Data excerpts:

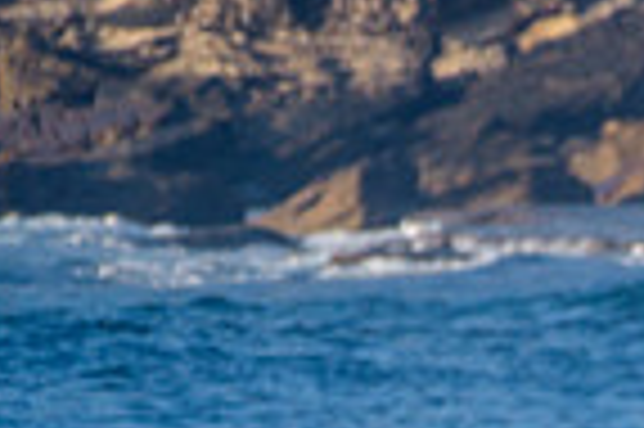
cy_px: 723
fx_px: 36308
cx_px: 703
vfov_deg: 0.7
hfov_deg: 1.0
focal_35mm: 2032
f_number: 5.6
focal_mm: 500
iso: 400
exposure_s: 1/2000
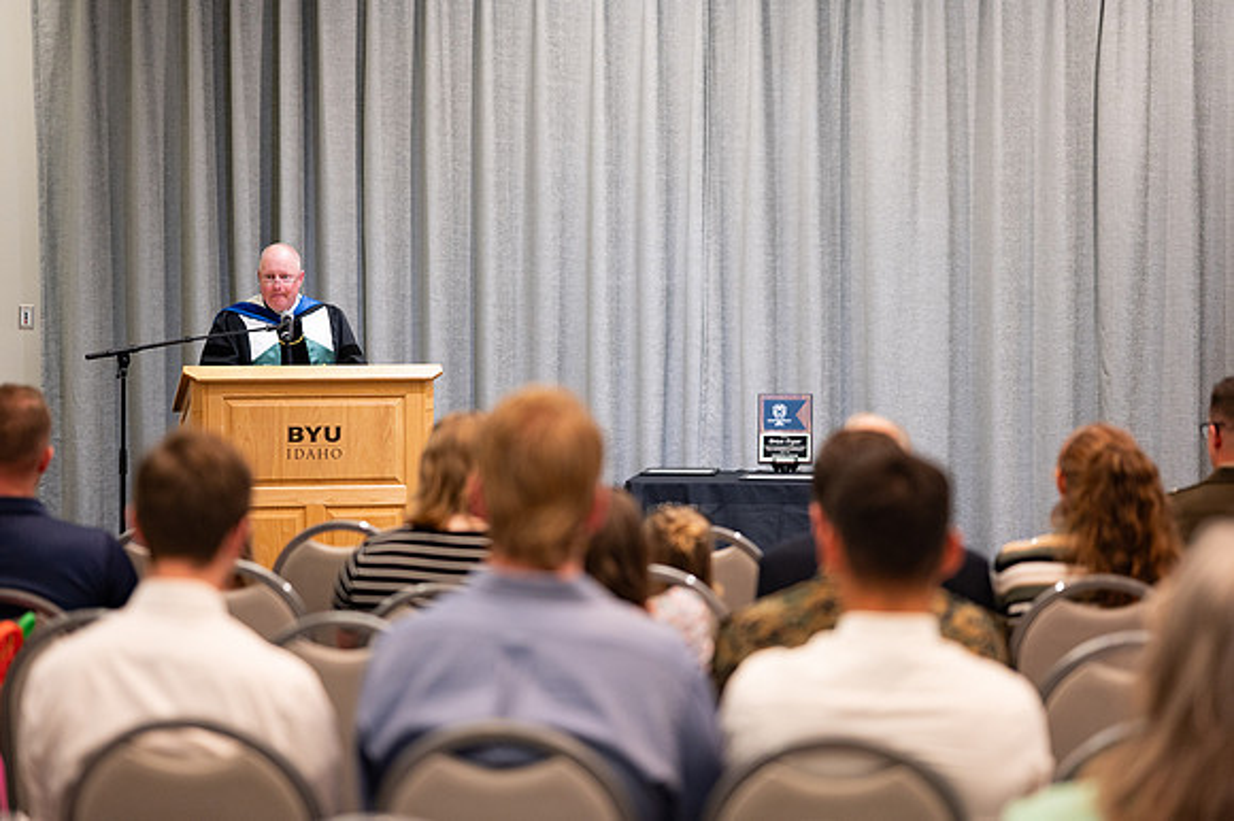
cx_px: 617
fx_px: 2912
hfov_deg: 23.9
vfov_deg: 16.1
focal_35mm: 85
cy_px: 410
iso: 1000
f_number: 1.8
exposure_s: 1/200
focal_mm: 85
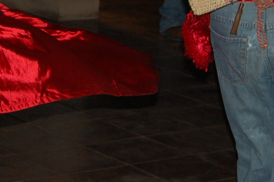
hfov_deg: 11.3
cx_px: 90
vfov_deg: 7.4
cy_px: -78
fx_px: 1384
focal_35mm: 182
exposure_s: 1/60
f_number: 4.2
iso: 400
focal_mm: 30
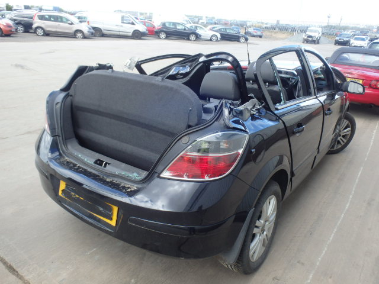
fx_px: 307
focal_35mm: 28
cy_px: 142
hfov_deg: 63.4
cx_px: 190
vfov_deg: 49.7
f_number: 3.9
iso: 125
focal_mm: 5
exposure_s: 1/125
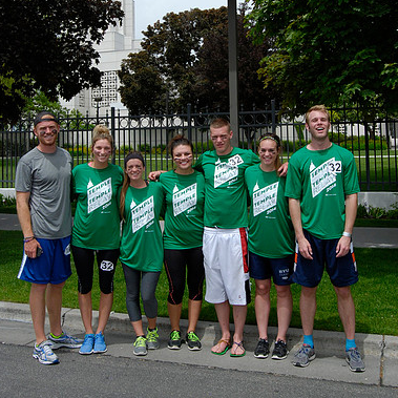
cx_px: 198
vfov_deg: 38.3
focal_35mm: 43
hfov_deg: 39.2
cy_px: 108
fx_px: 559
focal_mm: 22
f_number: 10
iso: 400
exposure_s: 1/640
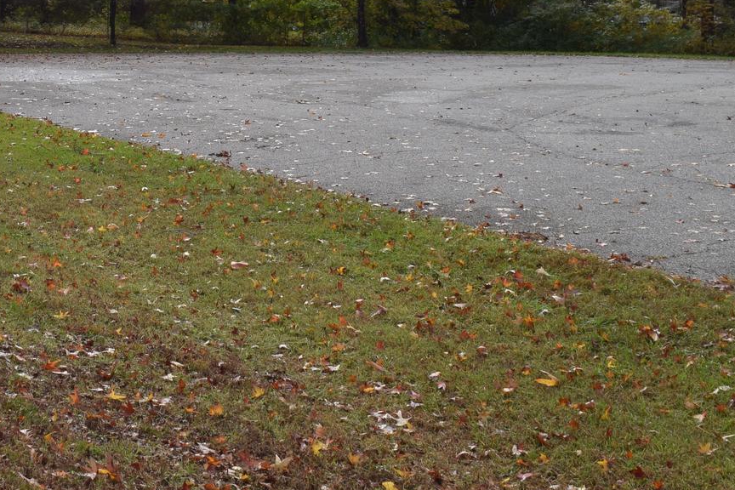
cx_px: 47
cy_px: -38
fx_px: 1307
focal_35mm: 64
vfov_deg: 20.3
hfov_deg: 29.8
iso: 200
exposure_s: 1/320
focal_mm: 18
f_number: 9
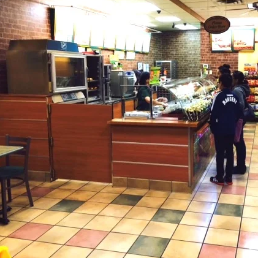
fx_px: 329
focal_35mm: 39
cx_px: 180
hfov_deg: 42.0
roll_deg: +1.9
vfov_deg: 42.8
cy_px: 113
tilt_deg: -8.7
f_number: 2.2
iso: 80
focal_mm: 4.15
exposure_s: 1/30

---

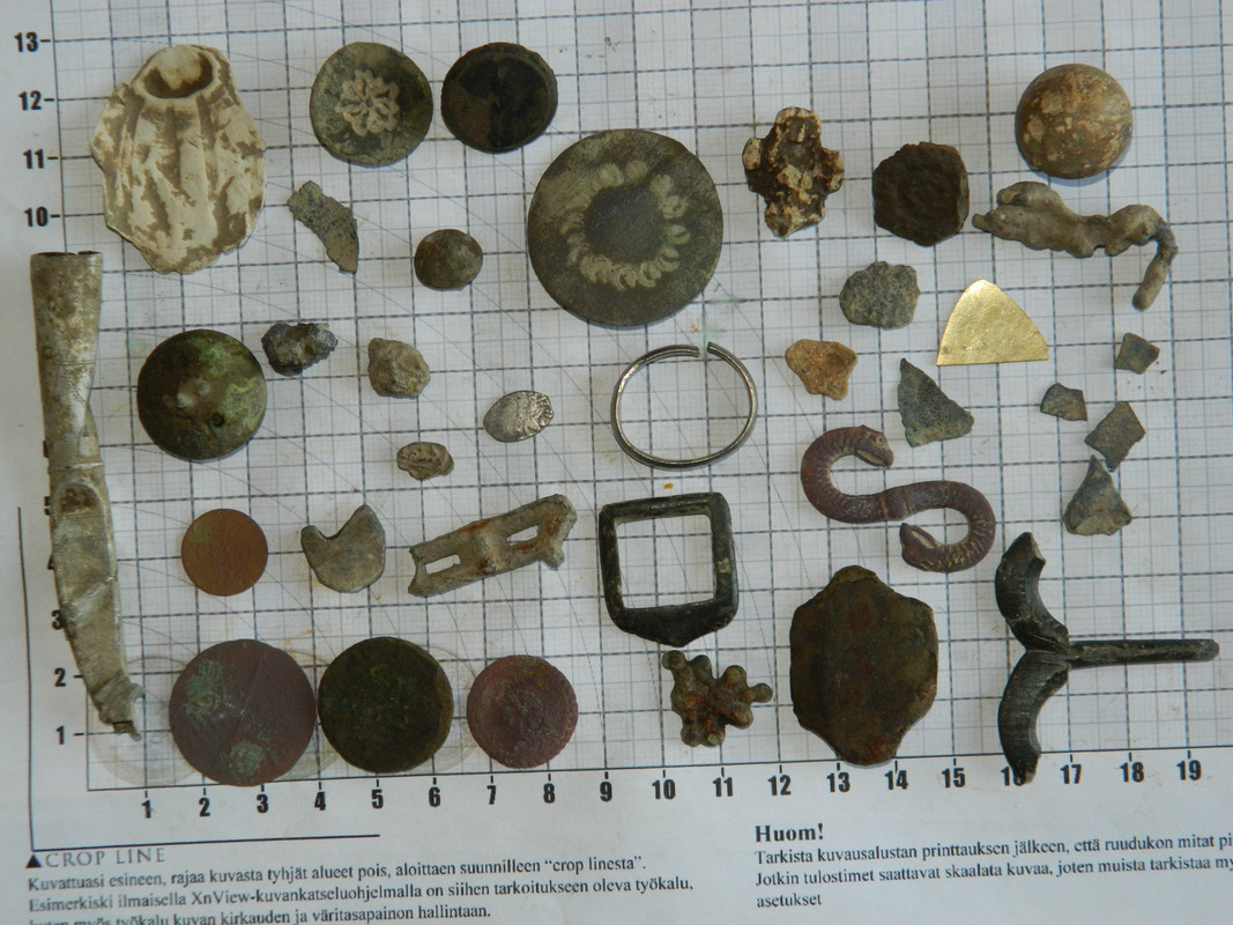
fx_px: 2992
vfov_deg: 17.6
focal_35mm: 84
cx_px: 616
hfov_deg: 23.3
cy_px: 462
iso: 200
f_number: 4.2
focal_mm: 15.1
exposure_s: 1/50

WRITTEN TASK >>
Copy exactly, without pictures, the lines above from the one with "focal_mm: 22" down to the one with "exposure_s: 1/30", inclusive.

FINISHED TASK >>
focal_mm: 22
f_number: 10
iso: 400
exposure_s: 1/640
cx_px: 47
cy_px: -38
fx_px: 1307
focal_35mm: 64
vfov_deg: 20.3
hfov_deg: 29.8
iso: 200
exposure_s: 1/320
focal_mm: 18
f_number: 9
fx_px: 329
focal_35mm: 39
cx_px: 180
hfov_deg: 42.0
roll_deg: +1.9
vfov_deg: 42.8
cy_px: 113
tilt_deg: -8.7
f_number: 2.2
iso: 80
focal_mm: 4.15
exposure_s: 1/30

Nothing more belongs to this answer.